Karate entstand etwa um 500 v. Chr. in China. Als im 15. Jahrhundert auf der Insel Okinawa im südwestlichen Japan das Tragen von Waffen verboten wurde, wurde der waffenlosen Art der Selbstverteidigung ein besonderes Interesse entgegengebracht. Und so wurde im 16. Jahrhundert diese Kampfkunst auf der Insel Okinawa weiterentwickelt. Die moderne Form des Karate begründete der aus Okinawa stammende Gichin Funa-Koshi, der in Japan in den zwanziger Jahren dieses Jahrhunderts für die Verbreitung dieses Sportes sorgte. In der Folgezeit verbreitete sich diese Sportart auch in Europa, seit 1957 auch in der Bundesrepublik Deutschland. Seit 1966 gibt es deutsche Meisterschaften. Der Dachverband des Karatesportes in Deutschland ist der Deutsche Karate-Verband (DKV; gegründet 1976), der internationale Verband ist die World Union of Karatedo Organisations (WUKO; gegründet 1970, Sitz in Tokyo).

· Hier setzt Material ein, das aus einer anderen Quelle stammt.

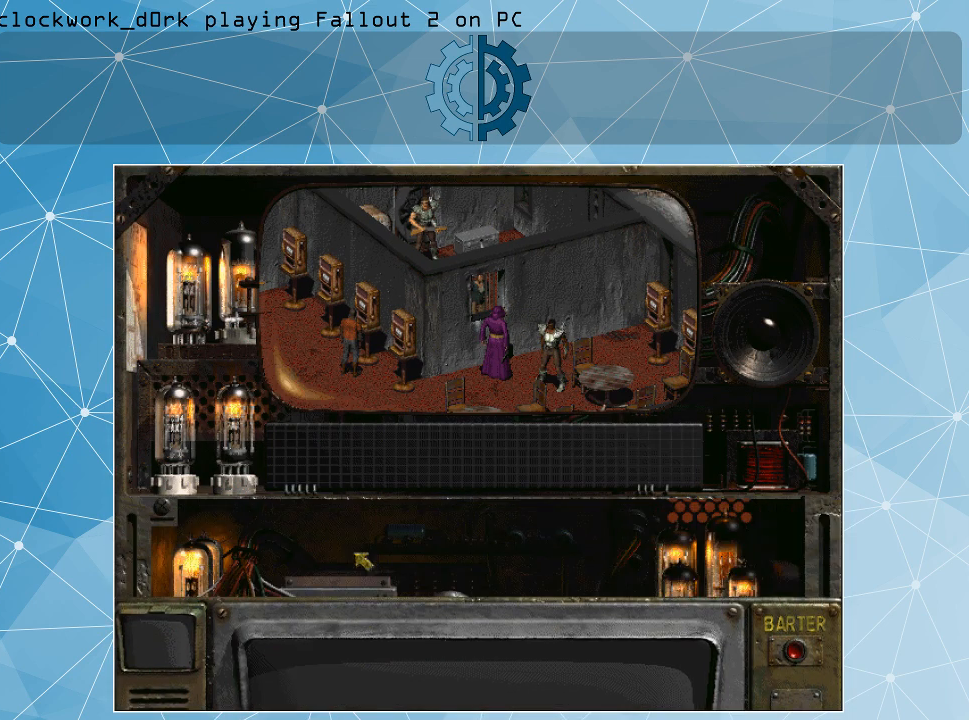
{"keys": [], "mouse": [], "events": []}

Waffenlose Art der Selbstverteidigung und Zweikampfsportart, bei der man mit Händen und Füßen Schlag-, Stoß- und Trittechniken anwendet.Ziel ist es auch, die Konzentrationsfähigkeit sowie allgemein die körperliche und geistige Fitneß zu erhöhen. Zum Karate gehören wie bei anderen fernöstlichen Kampfsportarten auch die Aspekte Disziplin, Respekt und Philosophie.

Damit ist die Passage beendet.